# Text extract
══════════
Member Reviews

DNF
This book sounded really great, but it wasn't. The writing style and grammar were so awful that I couldn't even get past the third chapter. I was even thinking it was AI at some points. This could actually be a good, decent book if you can look past the writing, but for me I couldn't look past it,

Too much telling, not enough showing. This book is wordy and full of descriptions. It feels like a rough first draft.
Liberty was whinny from page one, but the plot was compelling enough for me to keep reading. After she discovers the photos on her boyfriend's phone and dumps him, she sets out for a new position and ironically ends up at the app that ruined her relationship.
I couldn't take Liberty's personality past 15% of this book. Sadly a DNF.

Book review: A Lot to Unpack by Portia MacIntosh.
Thank you to Boldwood Books and NetGalley for my gifted ARC.
Sometimes you just need a book that feels like a warm hug—and A Lot to Unpack delivers that and then some, with extra sass, heart, and a couple of cocktails at 30,000 feet. Portia MacIntosh has this uncanny ability to make you laugh mid-cringe, root for two people who absolutely shouldn’t fall for each other, and somehow still sneak in a few vulnerable sucker punches along the way. This book is classic romcom chaos but with an emotional center that makes the whole ride worth it.
Liberty is one of those heroines who feels instantly familiar. She’s smart, snarky, self-sabotaging, and completely unsure how she’s ended up working for Matcher—the dating app responsible for the humiliating end of her last relationship. Turns out her charming, cheating ex was busy broadcasting intimate photos of himself like a one-man subscription service. So yeah, Liberty has trust issues. Men, dating, love—it’s all on ice. Until her new job starts sending her around the world, pretending to care about soulmates while mostly trying not to break down in airport bathrooms.
══════════
# Dataset section

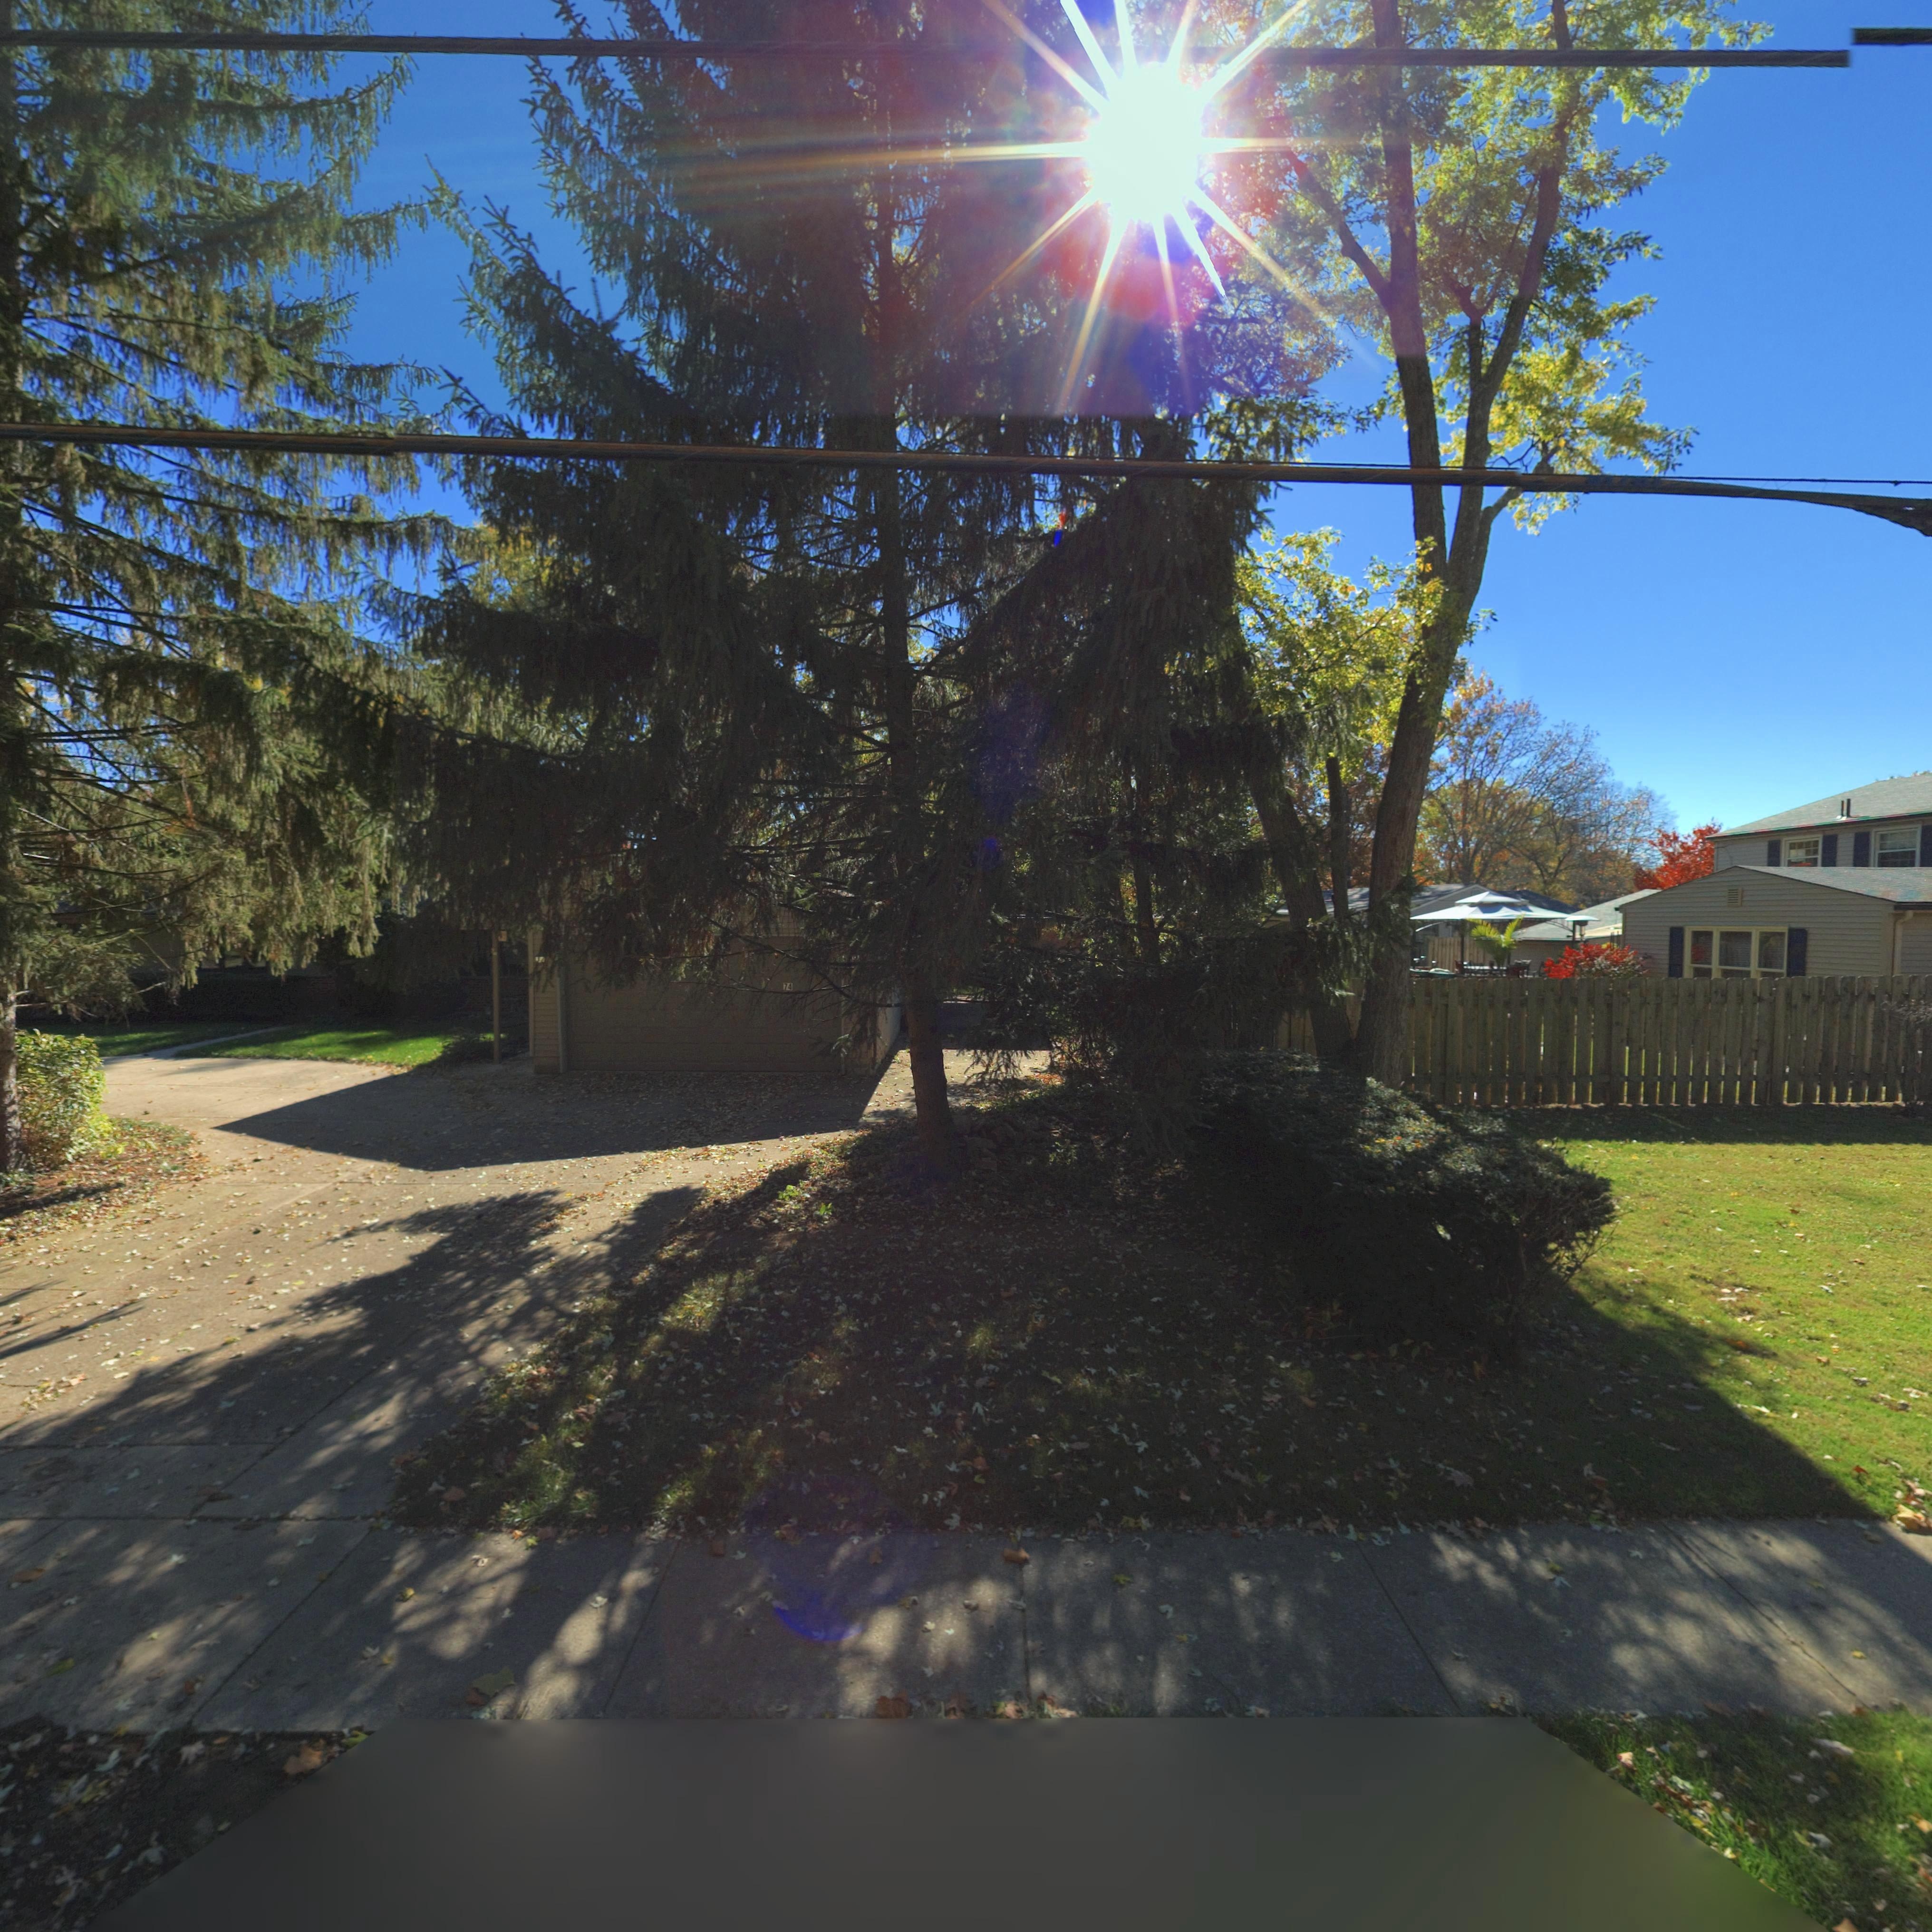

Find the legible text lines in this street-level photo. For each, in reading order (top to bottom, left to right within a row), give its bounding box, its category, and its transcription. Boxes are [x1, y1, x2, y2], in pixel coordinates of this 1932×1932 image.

[783, 983, 792, 990] StreetNumber: 74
══════════
# Task requirements
a) According to the book reviews of A Lot to Unpack, what is the name of the dating app where Liberty ends up working?
b) Carry on the book reviews of A Lot to Unpack, starting right after their final sentence.

# In response
a) Matcher

b)
But just when Liberty thinks she’s mastered emotional detachment, in strolls Jordan—her infuriatingly handsome, frustratingly mysterious boss who seems to glide through life without breaking a sweat. Of course, her latest work assignment involves being glued to his side in New York under false pretenses. She’s sent to pull a sneaky little contract switcheroo without him noticing. What could go wrong? Just forced proximity, simmering tension, 2 a.m. hotel confessions, and a growing suspicion that maybe Jordan isn’t the smug playboy she thought he was. He might actually get her. And that’s a terrifying thought.
The banter in this book? Chef’s kiss. The kind of snappy, ping-pong rhythm that makes you forget you’re reading because it feels like eavesdropping on two very pretty, very confused people trying to outwit each other while secretly falling hard. Their chemistry simmers from the first eye roll. Every conversation feels like a dare. Every accidental touch? Charged. And while the romance builds slow, the payoff is worth it.
What sets this apart from other workplace or enemies-to-lovers romances is how real the emotional stakes feel. Liberty isn’t just quirky or clumsy for plot convenience—she’s dealing with very real fears about being hurt again, about being seen, about letting someone else carry some of her metaphorical luggage. Jordan, on the other hand, is not the cardboard-cutout dreamboat you expect from a romcom boss. He’s got layers. Baggage of his own. They’re both just trying to do their jobs, keep it together, and not fall apart—or fall in love—along the way.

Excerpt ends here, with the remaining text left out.